The personal computer company also gave a forecast for its adjusted 2020 earnings, and both boosted its stock buyback program and lifted its dividend.
Analysts were cautious about the news, with Citi forecasting “turbulence ahead” for the stock. While Wells Fargo wrote that some of the changes were “largely unavoidable,” Loop Capital Markets was surprised by the breadth of the plan, and lowered its view on the stock to hold. Many firms wrote that there was elevated execution risk as a result of the restructuring.
The stock fell as much as 9.4% and was trading at its lowest since February 2017. HP has already dropped more than 36% from a peak in October 2018.
Here’s what analysts are saying about the announcement:
Loop Capital Markets, Ananda Baruah
Downgrades the stock to hold from buy and cuts price target to $19 from $21.

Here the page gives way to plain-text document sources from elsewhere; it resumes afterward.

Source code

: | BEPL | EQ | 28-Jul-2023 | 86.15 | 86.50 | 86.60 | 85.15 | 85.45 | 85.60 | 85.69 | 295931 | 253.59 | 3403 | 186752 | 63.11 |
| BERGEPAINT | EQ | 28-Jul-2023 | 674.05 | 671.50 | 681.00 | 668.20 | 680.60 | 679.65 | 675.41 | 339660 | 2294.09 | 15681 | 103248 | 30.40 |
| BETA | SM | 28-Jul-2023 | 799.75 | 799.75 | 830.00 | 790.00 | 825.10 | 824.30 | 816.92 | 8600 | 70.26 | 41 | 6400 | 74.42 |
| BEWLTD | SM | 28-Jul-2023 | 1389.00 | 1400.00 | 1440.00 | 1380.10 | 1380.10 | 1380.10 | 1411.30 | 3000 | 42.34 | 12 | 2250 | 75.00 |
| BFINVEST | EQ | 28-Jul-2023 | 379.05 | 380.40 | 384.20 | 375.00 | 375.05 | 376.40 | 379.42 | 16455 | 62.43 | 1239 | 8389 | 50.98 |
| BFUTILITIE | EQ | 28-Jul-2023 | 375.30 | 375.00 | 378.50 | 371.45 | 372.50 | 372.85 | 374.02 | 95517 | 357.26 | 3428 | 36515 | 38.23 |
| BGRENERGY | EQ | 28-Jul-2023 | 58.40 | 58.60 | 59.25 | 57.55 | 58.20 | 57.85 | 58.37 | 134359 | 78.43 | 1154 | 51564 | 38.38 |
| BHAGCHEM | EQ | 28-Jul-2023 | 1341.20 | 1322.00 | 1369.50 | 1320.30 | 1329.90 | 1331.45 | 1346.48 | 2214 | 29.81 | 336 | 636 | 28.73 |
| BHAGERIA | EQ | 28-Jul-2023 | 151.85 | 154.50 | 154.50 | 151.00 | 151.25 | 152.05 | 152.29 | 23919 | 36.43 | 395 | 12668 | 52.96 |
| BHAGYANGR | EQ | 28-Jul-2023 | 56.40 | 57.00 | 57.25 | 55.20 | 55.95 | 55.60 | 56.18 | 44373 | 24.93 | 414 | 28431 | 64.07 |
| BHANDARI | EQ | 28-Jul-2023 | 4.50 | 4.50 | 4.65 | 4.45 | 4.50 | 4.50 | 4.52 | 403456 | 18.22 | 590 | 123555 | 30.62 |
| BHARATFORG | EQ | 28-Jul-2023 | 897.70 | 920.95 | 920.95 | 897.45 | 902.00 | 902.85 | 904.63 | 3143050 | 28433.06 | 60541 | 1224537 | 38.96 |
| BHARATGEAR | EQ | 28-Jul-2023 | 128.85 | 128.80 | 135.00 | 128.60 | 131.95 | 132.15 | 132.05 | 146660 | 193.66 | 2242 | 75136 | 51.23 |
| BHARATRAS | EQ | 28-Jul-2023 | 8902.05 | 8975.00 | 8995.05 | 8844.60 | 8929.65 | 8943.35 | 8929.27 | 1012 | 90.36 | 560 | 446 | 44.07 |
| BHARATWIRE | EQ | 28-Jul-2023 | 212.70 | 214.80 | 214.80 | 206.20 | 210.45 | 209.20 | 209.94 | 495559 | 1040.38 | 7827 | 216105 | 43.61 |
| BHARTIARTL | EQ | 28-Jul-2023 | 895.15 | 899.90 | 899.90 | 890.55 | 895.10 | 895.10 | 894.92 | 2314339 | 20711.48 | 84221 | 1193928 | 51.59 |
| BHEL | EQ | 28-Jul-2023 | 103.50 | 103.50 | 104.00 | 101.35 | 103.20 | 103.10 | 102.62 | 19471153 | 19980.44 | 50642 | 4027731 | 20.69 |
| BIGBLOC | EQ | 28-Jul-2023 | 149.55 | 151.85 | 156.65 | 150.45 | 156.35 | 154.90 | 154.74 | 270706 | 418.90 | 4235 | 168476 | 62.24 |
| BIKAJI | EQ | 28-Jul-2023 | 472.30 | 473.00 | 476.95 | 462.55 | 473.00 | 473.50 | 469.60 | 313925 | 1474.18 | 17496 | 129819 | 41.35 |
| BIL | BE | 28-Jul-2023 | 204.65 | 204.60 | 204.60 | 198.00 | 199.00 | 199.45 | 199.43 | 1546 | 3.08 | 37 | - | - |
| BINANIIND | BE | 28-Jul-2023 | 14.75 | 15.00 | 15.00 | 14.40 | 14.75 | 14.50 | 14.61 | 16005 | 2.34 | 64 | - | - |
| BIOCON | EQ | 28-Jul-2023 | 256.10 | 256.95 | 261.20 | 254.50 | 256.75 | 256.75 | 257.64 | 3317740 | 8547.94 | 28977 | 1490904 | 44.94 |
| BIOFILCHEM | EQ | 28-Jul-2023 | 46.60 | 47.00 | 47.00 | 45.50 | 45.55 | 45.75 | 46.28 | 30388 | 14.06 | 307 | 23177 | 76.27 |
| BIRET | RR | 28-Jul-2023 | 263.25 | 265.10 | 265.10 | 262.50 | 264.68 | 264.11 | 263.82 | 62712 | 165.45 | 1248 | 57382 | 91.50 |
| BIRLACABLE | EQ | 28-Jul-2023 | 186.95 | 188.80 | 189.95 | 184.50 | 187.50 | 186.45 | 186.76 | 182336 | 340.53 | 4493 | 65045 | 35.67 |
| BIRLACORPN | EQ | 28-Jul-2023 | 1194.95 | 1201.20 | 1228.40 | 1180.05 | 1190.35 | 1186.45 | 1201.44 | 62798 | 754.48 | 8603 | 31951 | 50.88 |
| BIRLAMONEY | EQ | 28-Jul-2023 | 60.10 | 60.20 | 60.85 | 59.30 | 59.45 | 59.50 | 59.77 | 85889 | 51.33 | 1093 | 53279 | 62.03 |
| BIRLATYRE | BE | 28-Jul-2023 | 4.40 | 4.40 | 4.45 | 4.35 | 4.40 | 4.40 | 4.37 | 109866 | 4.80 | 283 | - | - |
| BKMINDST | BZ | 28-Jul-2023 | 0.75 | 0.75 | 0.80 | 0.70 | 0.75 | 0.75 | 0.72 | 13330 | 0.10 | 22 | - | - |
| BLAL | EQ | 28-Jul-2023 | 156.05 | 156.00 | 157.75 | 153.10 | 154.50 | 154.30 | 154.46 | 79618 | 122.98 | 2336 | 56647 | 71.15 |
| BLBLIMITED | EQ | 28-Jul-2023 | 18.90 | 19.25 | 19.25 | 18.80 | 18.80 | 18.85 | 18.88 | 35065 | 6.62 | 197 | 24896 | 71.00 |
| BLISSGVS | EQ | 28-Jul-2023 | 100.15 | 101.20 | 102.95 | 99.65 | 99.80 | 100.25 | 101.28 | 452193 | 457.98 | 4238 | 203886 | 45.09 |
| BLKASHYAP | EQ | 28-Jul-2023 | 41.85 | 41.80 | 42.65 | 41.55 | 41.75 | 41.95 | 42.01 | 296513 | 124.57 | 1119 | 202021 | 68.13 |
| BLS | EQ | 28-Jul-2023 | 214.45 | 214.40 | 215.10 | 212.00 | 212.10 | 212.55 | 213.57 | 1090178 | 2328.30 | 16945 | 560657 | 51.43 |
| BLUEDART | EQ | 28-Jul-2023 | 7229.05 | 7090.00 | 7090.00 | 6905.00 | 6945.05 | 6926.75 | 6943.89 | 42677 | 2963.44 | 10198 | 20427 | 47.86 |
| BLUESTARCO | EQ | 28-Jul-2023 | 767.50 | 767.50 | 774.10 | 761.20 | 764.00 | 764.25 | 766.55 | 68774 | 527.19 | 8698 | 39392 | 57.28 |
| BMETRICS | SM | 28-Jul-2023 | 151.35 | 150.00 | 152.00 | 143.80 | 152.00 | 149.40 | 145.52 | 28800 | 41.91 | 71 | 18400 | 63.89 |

“The breadth and depth of this plan was unexpected,” and there is now “reduced visibility” to the company’s printing business “given new structural and restructuring initiatives.”
It is “very realistic” that operating margins decline, and “our experience is it can be challenging for a stock to appreciate if OMs are declining.”
Morgan Stanley, Katy Huberty
This was a “bold” strategy, but “many of the announced changes will take multiple quarters - and some years - to implement, and come with considerable risks.”
Investors are “unlikely to gain greater confidence” in the stock until they get signs that the strategy is beginning to bear fruit.
Equal-weight rating, price target lowered by $1 to $20. Calls the valuation attractive.
Citi, Jim Suva
There will be “turbulence ahead” given the announcements, which featured positive news on profit growth and innovations, along with negatives in the restructuring.
The job cuts represent “largest workforce reduction by HP since its separation in 2015 and this could be a distraction for the company.”
Affirms neutral rating and $20 price target.
Wells Fargo Securities, Aaron Rakers
Changes to HP’s printing business were “largely unavoidable,” but “investors will view HP’s capitulation as net-negative.”
There is “growing execution risk associated with HP’s realignment of its printing businessand simultaneous cost-cutting efforts.”
Market-perform rating, $20 price target.
What Bloomberg Intelligence Says:
“HP can still generate considerable cash in the near term, but this will require meaningful emphasis on cost cutting and may not be sustainable.”